Redis 7 Internals Series
What this is all about
Recently I decided to have a look at Redis source code. At that time, I couldn’t think that it will get me hooked for a good couple of months, so I wasn’t really too much picky about choosing any specific version. I just cloned current dev branch. It’s stable — I mean, the code works, tests pass, but this is a work in progress: probably that’s the reason why the branch name is, uhm, “unstable”. However, everything covered here applies to Redis 7, except some lower-level details. More specifically, the commit I’m referring to throughout this series is ahead of Redis 7.0.X versions, and is part of recently released Redis 7.2.0 version. Oddly enough, there is no such thing as Redis 7.1.
What is covered, and what is not
My primary purpose is to give a higher-level overview of how Redis works — that’s I think the most important part when diving into a new codebase. Being a business applications developer by day, I had absolutely no idea how such kind of systems work internally. And that’s the overview that I personally wish I had when I started this endeavor.
Besides a higher-level overview, there are some parts that I’ve found particularly interesting. I’m describing those too. But there are way more interesting things that I’m not diving into here. However, having an overall picture, it won’t be much of a trouble to do oneself.
Originally, this overview was in a half-visual-half-textual form in this Miro board. Current series is, at least to some extent, a complementary afterthought. Comparing those two, I think that the Miro version allows to see better a bigger picture, and by its very nature it’s more visual. While accompanying posts makes an effort of explaining some parts in more depth.
Scenarios
I think that the best way to describe how the system works is through user stories. As a side note, no wonder that I also think that the best way to decompose any new feature is through writing and discussing user stories as well. Moreover, I prefer to discuss them through specific examples which might serve as BDD-style tests. That’s what I’ve tried to apply here. There are several specific scenarios I consider, some are small, some are large. Within these scenarios, when applicable, I’ve tried to describe lower-level functionality by a concrete example.

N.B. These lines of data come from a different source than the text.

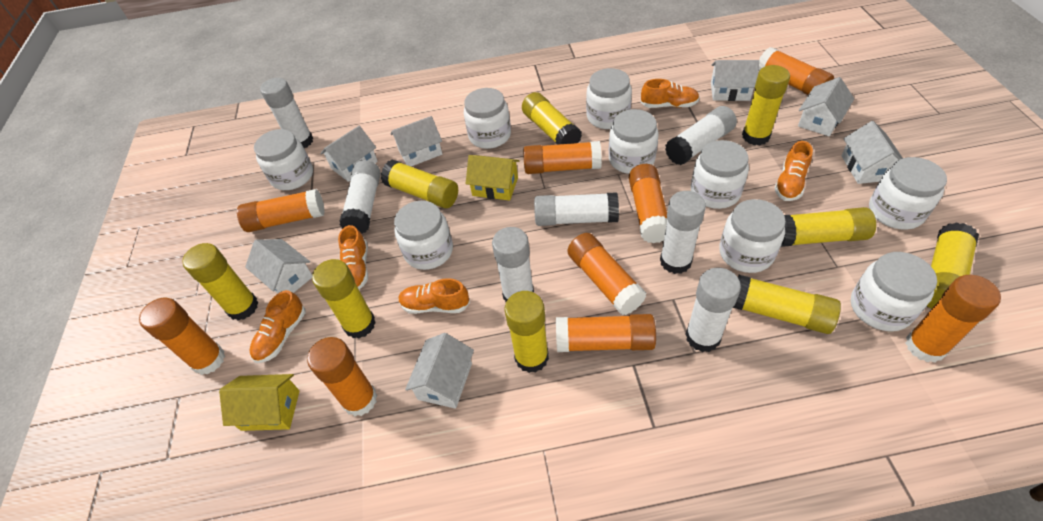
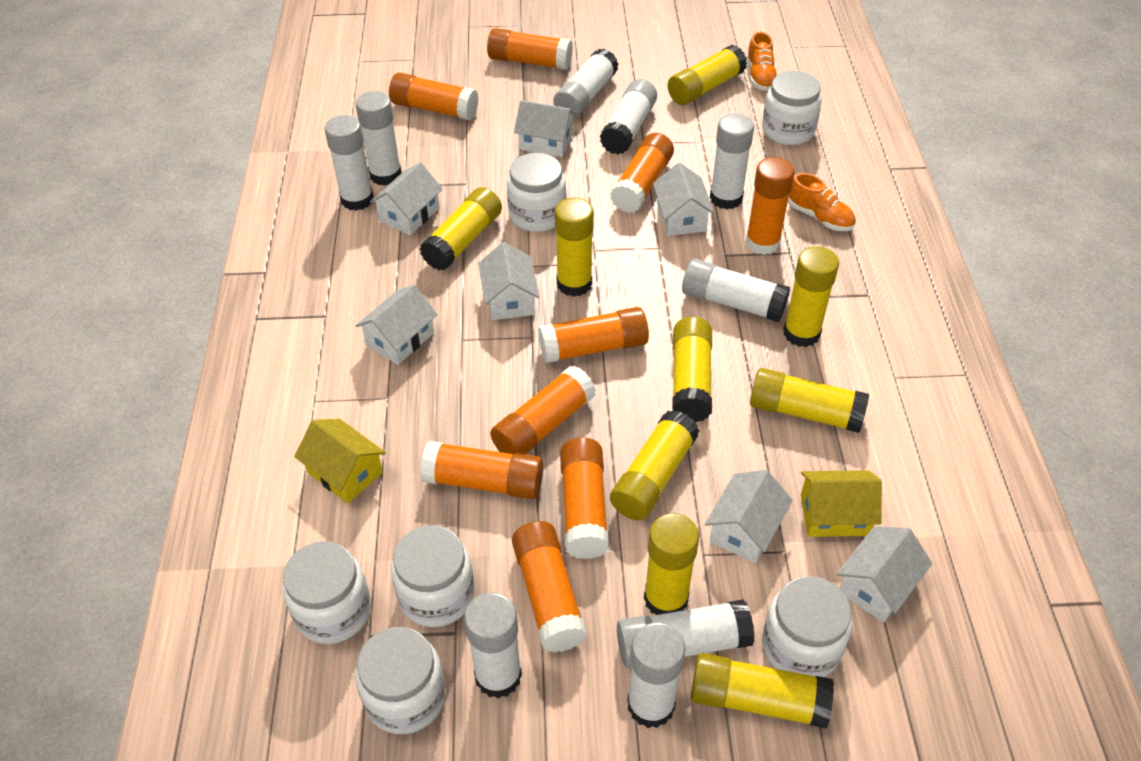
orange shoe: 5 -> 2
white glue stick: 7 -> 9
white jar: 9 -> 6

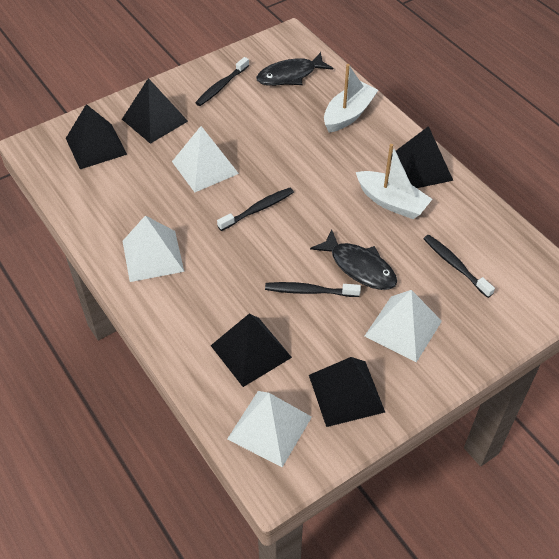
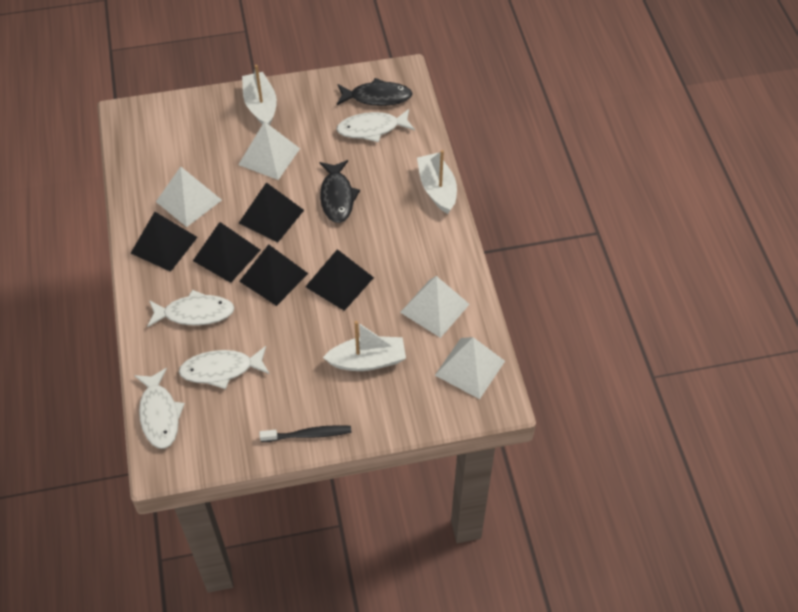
black toothbrush: 4 -> 1
white boat: 2 -> 3
white fish: 0 -> 4

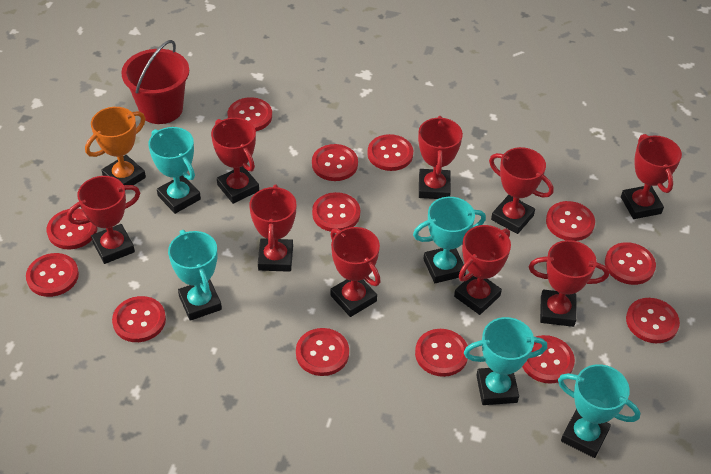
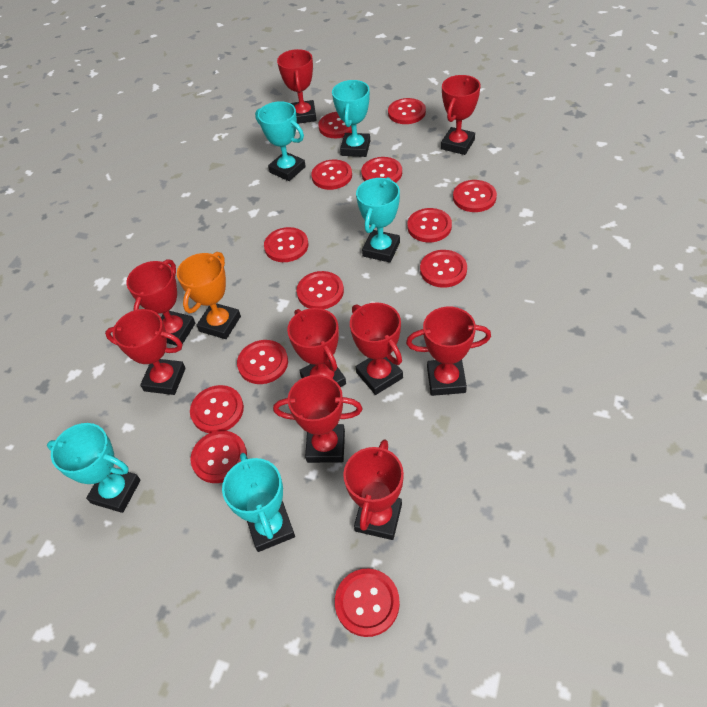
red bucket: 1 -> 0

The initial post delves into the processes set in motion when Redis initiates. This piece is quite substantial, and understandably so, given the multitude of activities transpiring during this phase. Redis establishes listening sockets, initializes background threads and threaded I/O machinery, and finally throws a party with an event loop — essentially the heartbeat of Redis. Alongside the execution of client commands, it manages various cyclic tasks: client eviction, key expiration, defragmentation, maintenance procedures for hash tables like resizing and rehashing, as well as data persistence.
The following post outlines the way Redis accepts client connections. There I examine the intricacies of listening sockets, their configuration, and how they generally function. If you get fascinated by this whole network-thing, you might also like delving directly into the implementation of TCP connection establishment within the Linux TCP stack.
The next post explores the process in which Redis reads and parses a command, assembles a response, and transfers it into a socket. Furthermore, I delve into how Redis manages responses based on their size, detailing its approach to handling different reply sizes.
The fourth post takes a lot of cues from the previous one and zooms in on threaded I/O. It’s a deep dive into I/O threads — what they are, when they come in handy, and how they’re put into action. I’m also digging into five back-to-back event loop iterations to describe in detail how I/O threads jump in and out of the game.
Lastly, I’m going to detail how Redis goes about carrying out a command. In that section, I’ll guide you through the primary data structures that Redis leans on for storing data. Then, I’ll dive into the necessary maintenance procedures that kick in with every command. This will include revisiting hash table resizing and rehashing, plus breaking down the nitty-gritty of key eviction. To wrap things up, I’ll sketch out the general steps that a command execution follows.